The emotionally driven “we can’t just do nothing” crowd is dragging out the very ambiguous “militia” wording in the Constitution’s Bill of Rights, 2nd Amendment. The Amendment reads, “A well regulated Militia, being necessary to the security of a free State, the right of the people to keep and bear Arms, shall not be infringed.” There is, to my knowledge, no definition of “Militia” in the Constitution. Furthermore, the addition of the dependent preambulatory clause, and the last comma render the passage ungrammatical.
Lacking a definition, the word and the clause in which it resides, is not definitive. An important distinction, however, since words have meaning, was that militia was distinguished by the founders from a “standing military.” A militia referred to all men who were capable of responding to a fight. Militias had no central authority who could issue them arms. The only arms that a militia could muster were those owned privately by the citizenry. The maintenance of a militia, on call, was only one of the reasons for banning infringement on “the right of the people to keep and bear Arms.” The clause containing that wording is in an independent clause, wording that stands on its own as a complete sentence, despite other wording in other clauses.
A composition fallacy cannot be used to say that militia means National Guard, either. Militias are not subsidiary to the command structure of the standing military. National Guard units, on the other hand, are.

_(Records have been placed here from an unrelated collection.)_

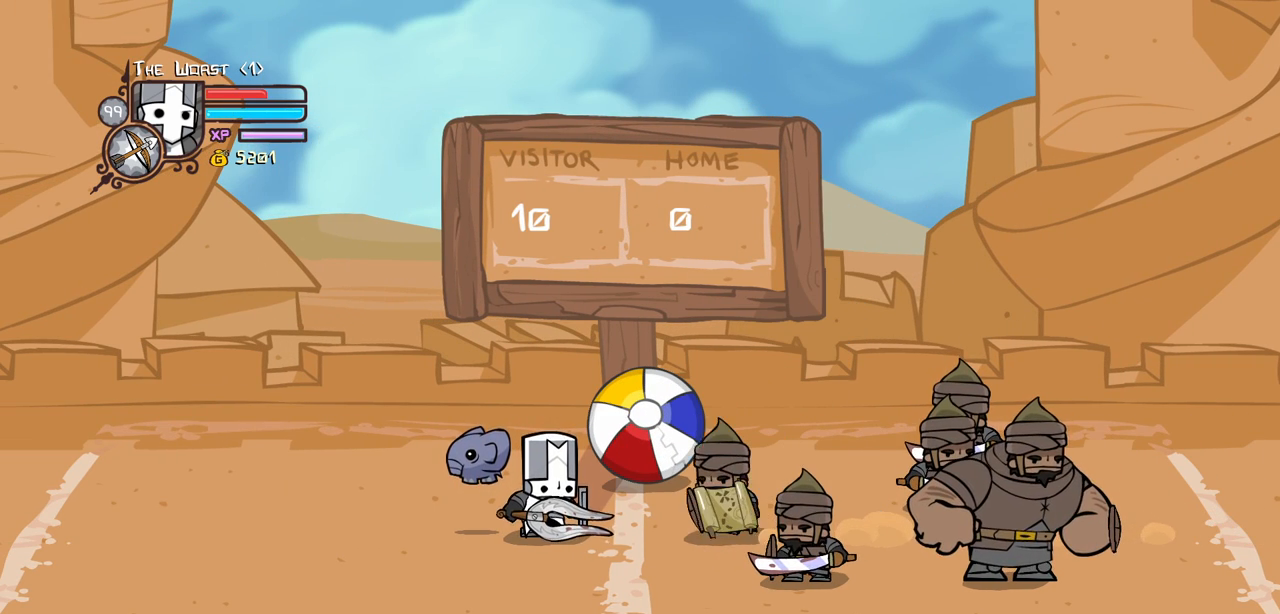
{"keys": [], "events": []}
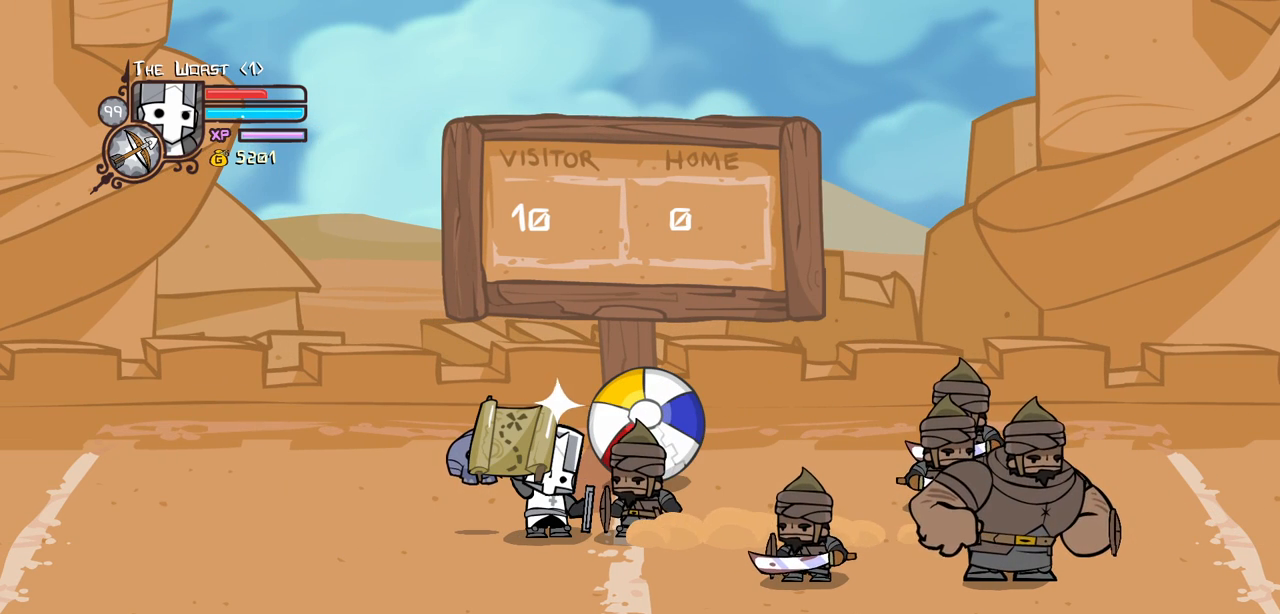
{"keys": [], "events": []}
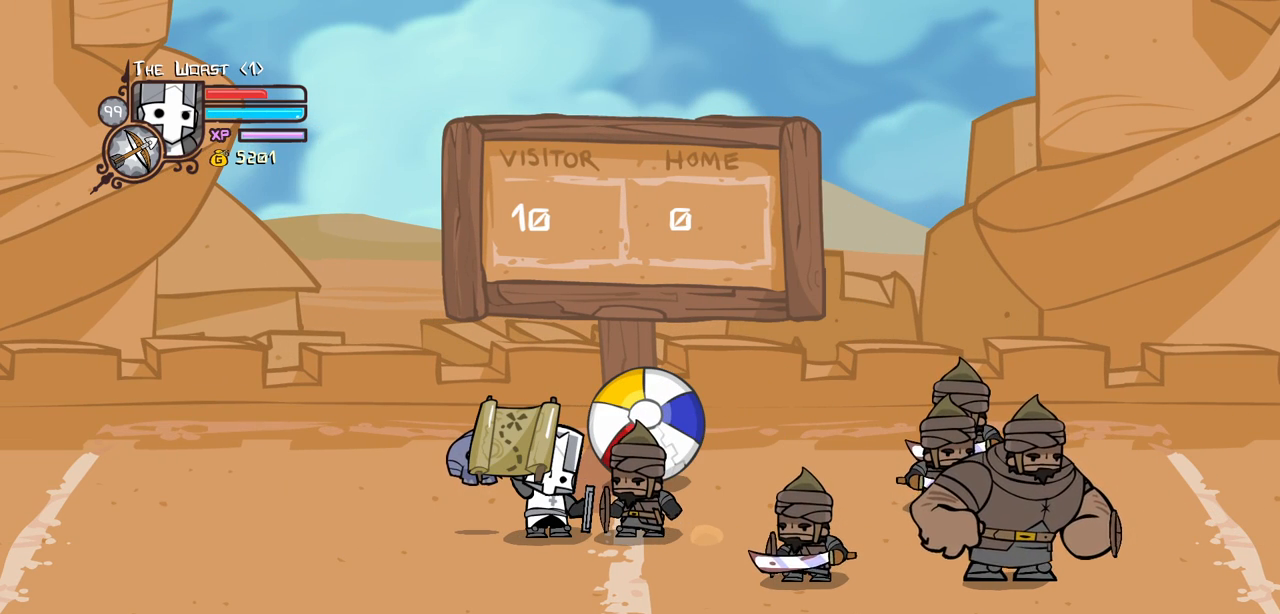
{"keys": [], "events": []}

Lastly, the Ninth Amendment to the Constitution says, “The enumeration in the Constitution, of certain rights, shall not be construed to deny or disparage others retained by the people.” The meaning, among others, is that no Amendment can be construed to limit rights of individuals. There can be no requirement for an individual to be affiliated with any military or quasi-military in order to retain a non-infringe-able capacity.